Python Forum

Full Version: Scraping a page with log in data (security, proxies)
You're currently viewing a stripped down version of our content. View the full version with proper formatting.
Hey guys,

I have a few questions regarding the safety issues whilst scraping the web.

Im working for an agency selling tickets for a big flight company and i want to scrape client data from my agency page of the flight company website.
In order to scrape the data i have to do the followining.

1. Login
2. Click on all the needed buttons to get to a page with a list of my clients (buttons/links)
3. Click on first person (button/link)
4. Scrape person nr. 1
5. Go back to people list
6. Click on following person and scrape data
7. Repeat 6.-7.

I already buildt a program but i am hesitating to start it, because i am scared the traveling agency could find out. The script should basically run 2/3s of a day 5 times a week since i work there and i dont want to write that shit down Doh. And since i am using my login information, the flight company should know where the requests are all coming from even if i rotate through proxies and so on. I am not well read in internet security or how the web is buildt in general so i need some help.

Here are the questions i dont really have a good answer too:
1.) What would be the safest way to keep such an infrastructure alive as long as possible and not be tracked or spotted by the traveling company.
2.) Currently i am using selenium, rotate through proxies and user agents, but i dont know what would be smarter: since i am scraping while i am logged in, can the flight company (webpage) find out, that the same login data is being used from different ip-adresses, so from different places?
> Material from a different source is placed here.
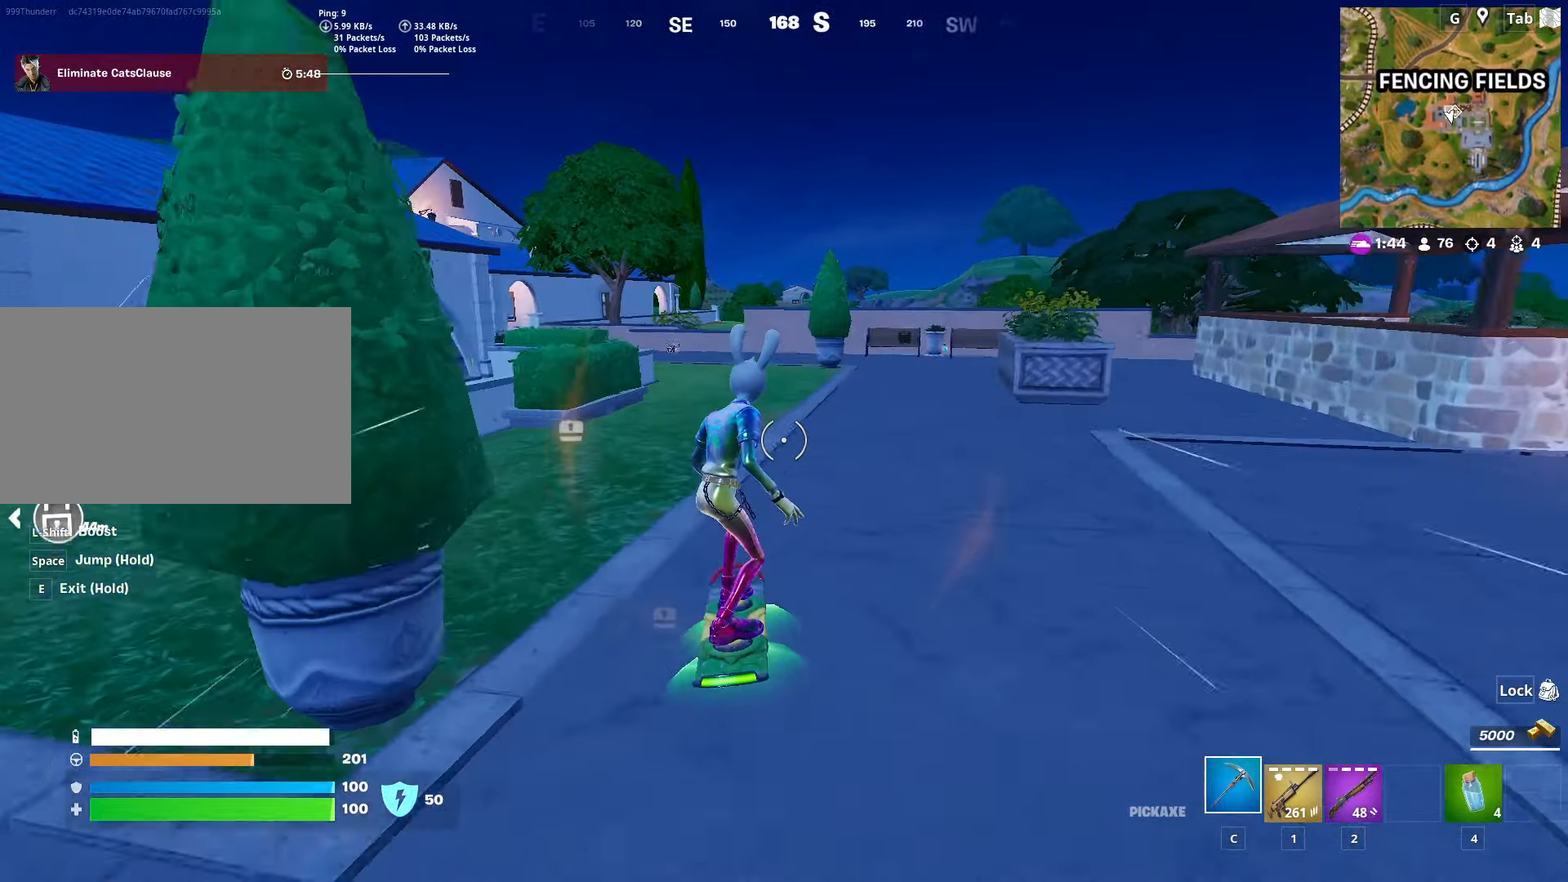
{"keys": ["s", "space"], "mouse": [], "mouse_move": "still", "events": [[67, "space", "down"], [167, "w", "up"], [250, "s", "down"], [250, "space", "up"], [351, "space", "down"]]}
If thats the case, i think it would be counter-productive to use rotating proxies. Or at least i would need proxies from my country i guess.
3.) If the traveling company cant find out the connection between my log in data and my ip adresses: do i have to switch proxies and log in again? Or can I stay logged in and switch my proxy?
4.) I am also imitating human behavior. I have a huge list of probabilities with times and the code randomly chooses a probable one a human could possibly wait at that point . So sometimes 1 second, sometimes 10-20 for example.
6.) Can the web page detect my mouse movement?
If yes, then i’d have to consider mouse movement in 4.)?!


I can add some code if my explanation is not clear enough, but my problem is not due to lack of coding skill but due to lack of knowledge about all this security and web stuff Doh

I would even be thankful if you could redirect me to some topics that i can learn or study to try some new approaches. But currently i am stuck and i dont even know what to look for.
Any books or documentations regarding that topic would also be very much appreciated.

Thanks